Machine learning: Regularized regression with glmnet

When predicting an outcome, it is tempting to include many predictors and their interactions. Doing so accords with two beliefs: (1) many things matter and (2) patterns may differ across population subgroups. Yet when the sample size is small, the resulting model can be highly sensitive to the particular sample used for estimation. It may not generalize well to new cases. The sample splitting lesson introduced this issue.

Regularized regression offers a way out

estimate a model with many predictors
to the degree that you are uncertain, pull the coefficient estimates toward 0

This approach yields biased estimates that are less sensitive to the training sample. It is possible that biased, low-variance estimate are better predictions than unbiased, high-variance estimates. The glmnet package supports this type of estimation. Begin by loading data.

library(tidyverse)
library(glmnet)
learning <- read_csv("learning.csv")
holdout_public <- read_csv("holdout_public.csv")

Type ?glmnet, and you will see that the function requires arguments

x a matrix of predictors
y a vector of outcome values

Create the predictor matrix and outcome vector

We can create x using the model.matrix function, which has two arguments

a model formula
- -1 excludes the intercept (because glmnet will make an intercept for us)
- g2_log_income is parent income
- g1_log_income is grandparent income
a data frame containing variables

X <- model.matrix(~ -1 + g2_log_income + g1_log_income,
                  data = learning)

We can create the outcome vector y by pulling that column (respondent income g3_log_income) from the data frame.

y <- learning$g3_log_income

Fit the model: LASSO regression

We can then fit a glmnet model.

fit <- glmnet(x = X, y = y)

By default, the model is LASSO regression, which minimize a loss function:

The loss function has two parts

squared prediction error
a penalty on large coefficients, scaled by the tuning parameter lambda

By default, glmnet estimates coefficients at a whole series of values for the penalty parameter lambda.

When the penalty parameter lambda is small, the prediction error dominates the loss function. At the far left, we get coefficients that are the same as we would get from OLS.

When the penalty parameter lambda is large, the penalty term dominates the loss function. At penalty parametesr above $\lambda \approx .1$ the coefficient on grandparent log income is regularized to 0—this predictor drops out of the model entirely. By $\lambda \approx .3$, both estimated coefficients are 0 and the model collapses on predicting the mean outcome for everyone.

Fit the model: Ridge regression

Ridge regression is an alternative that penalizes the sum of squared coefficients.

Ridge regression heavily penalizes large coefficients: when $\beta_j$ is large, then its squared value is especially large. Ridge regression places almost no penalty on small coefficients: when $\beta_j$ is almost 0, then $\beta_j^2$ is very close to 0. For this reason, the LASSO penalty term causes some coefficents to fall to exactly 0 whereas the ridge penalty term does not.

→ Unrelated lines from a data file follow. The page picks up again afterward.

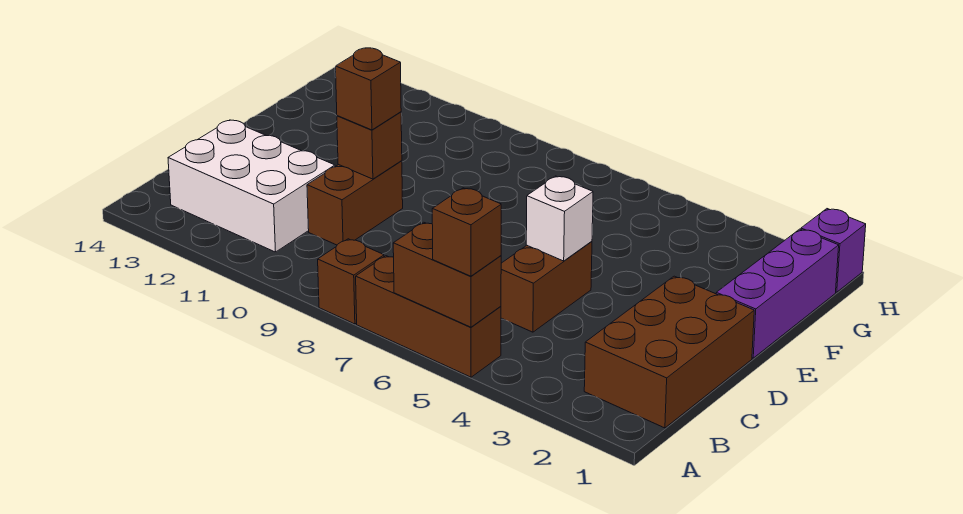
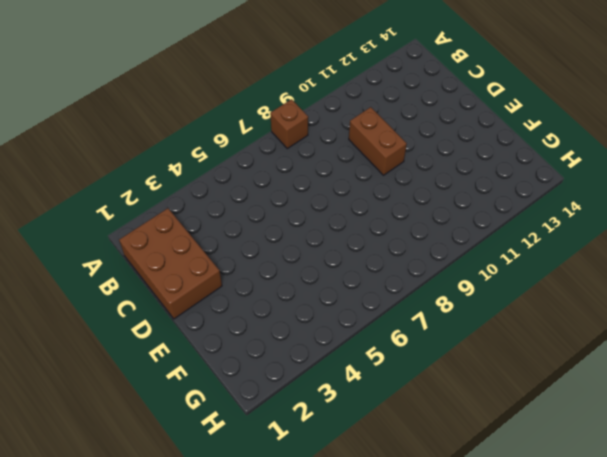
none -> brown 1x3 brick [356,256,501,377]
none -> white 2x3 brick [168,120,335,252]
none -> brown 1x2 brick [501,241,592,332]

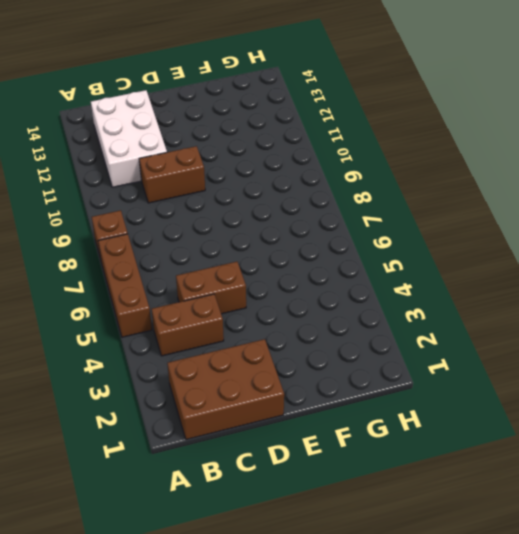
brown 1x2 brick [152,294,224,356] -> brown 1x2 brick turned to [393,222,501,327]
none -> purple 1x3 brick [716,229,839,358]
none -> purple 1x1 brick [801,209,866,292]
none -> white 1x1 brick [526,176,593,261]

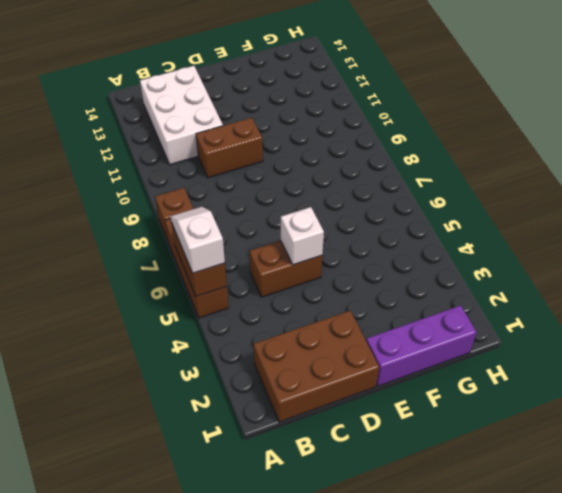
white 1x2 slope [171,207,225,273] -> brown 1x1 brick [432,188,501,276]
none -> purple 1x1 brick [801,209,866,292]
none -> brown 1x1 brick [337,112,402,179]
none -> brown 1x1 brick [336,48,401,130]

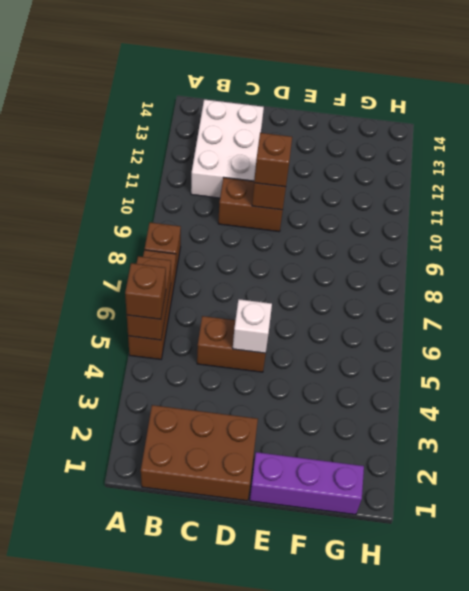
none -> purple 1x1 brick [801,209,866,292]

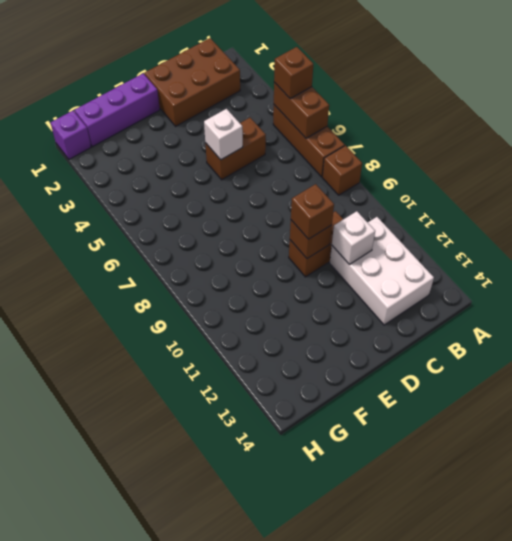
white 1x1 brick [332,211,375,264] -> none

To fit ridge regression, use the argument alpha = 0.

fit <- glmnet(x = X, y = y, alpha = 0)

This approach quickly pulls down large coefficients but never pulls coefficients exactly to zero.

Applied illustration: Many candidate predictors

Regularized regression is especially helpful in cases with many predictors. For instance, we might want to parents’ and grandparents’ incomes to interact with education, race, and sex.

formula_of_predictors <- formula(~ -1 + (g2_log_income + g1_log_income)*g3_educ*race*sex)
X <- model.matrix(formula_of_predictors,
                  data = learning)

This model has 72 predictors! With only 1365 observations, a model without regularization could be highly sensitive to the training sample and may not generalize well to out-of-sample cases.

What penalty parameter value to choose?

With glmnet, we can achieve automatic regularization. Here, we use the cv.glmnet function to automatically select the value of lambda that minimizes out-of-sample prediction error. Internally, this function uses cross validation which is a generalization of a train-test split.

fit <- cv.glmnet(x = X, y = y)

We can then use the plot() function to see the cross-validated mean squared error estimates at each penalty parameter value. We might then choose to focus on the lambda value that minimizes this prediction error.

plot(fit)

By typing coef(fit, s = "lambda.min"), you can see the estimated coefficients at the penalty parameter that minimizes cross-validated prediction error. In this case, LASSO has simplifed to 12 non-zero coefficients out of the 72 candidate predictors.

Predict for the holdout set

To predict for new cases, create a new matrix of predictors in the holdout set

X_holdout <- model.matrix(formula_of_predictors,
                          data = holdout_public)

and predict for those cases.

yhat_holdout <- predict(fit, 
                        newx = X_holdout,
                        s = "lambda.min")

If you want to put that in a data frame, note that yhat_holdout is a matrix with 1 column. You may want to extract the vector yhat_holdout[,1] to put into the holdout_public data frame.

Where to learn more

To learn more, I would recommend

Hastie, Qian, and Tay. 2021. An introduction to glmnet.